Presently, Nasa’s Perseverance rover and its helicopter have started a detailed delta examination, a great spot to search for ancient life signs.
Unlike the earlier rovers that needed to be guided from Earth in every rock, Perseverance could control terrain on its own. And Future rovers would have greater abilities.
Due to human talent, the robots have grown continuously more competent, unlike the bodies that don’t, showing a diminishing need for astronauts to assemble or explore space structures.
Final lap
Yes, humans respond or react most deeply to other human beings; however, sending astronauts to space, offering them the means of survival amidst Mars’ hostile environments, and returning them to Earth safely will cost several billions of dollars.
The cost will also be significant since taxpayers need Nasa to be highly secured as the publicly funded civilians’ lives are at stake.

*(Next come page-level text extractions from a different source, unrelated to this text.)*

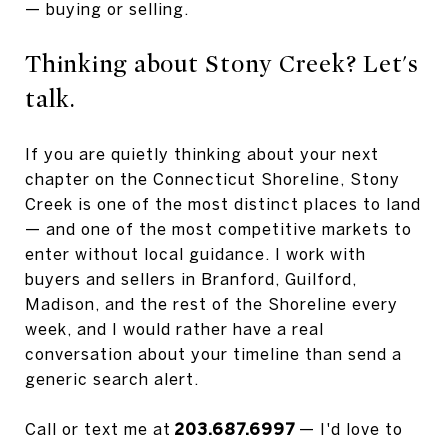
— buying or selling.
Thinking about Stony Creek? Let's
talk.
If you are quietly thinking about your next
chapter on the Connecticut Shoreline, Stony
Creek is one of the most distinct places to land
— and one of the most competitive markets to
enter without local guidance. I work with
buyers and sellers in Branford, Guilford,
Madison, and the rest of the Shoreline every
week, and I would rather have a real
conversation about your timeline than send a
generic search alert.
Call or text me at
203.687.6997
— I'd love to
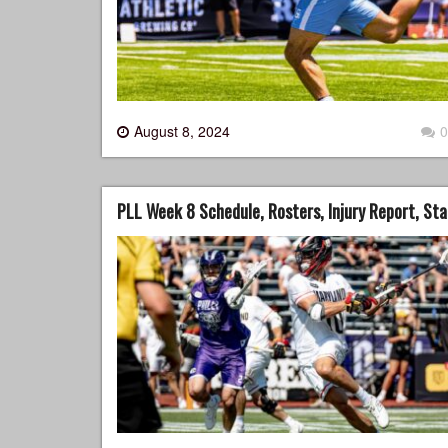
August 8, 2024
0
PLL Week 8 Schedule, Rosters, Injury Report, St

In the same vein, Rees, who supports the robotic space exploration idea in a new book, “The End of Astronauts,” thinks private spacefarers would motivate observers like space agency astronauts.
To some extent, I want to toe the line of Rees in believing that such trips or ventures, though inspirational, should belong to private sponsors and billionaires who could sponsor cut-price ventures following the happenings.
For the next two decades, we should continue to use publicly funded efforts to refine our robotic abilities, send the explorers to explore the solar system, and fabricate big structures with them in space like solar energy collectors.
Human space flight, especially beyond low-earth orbit, should belong to billionaires and robots!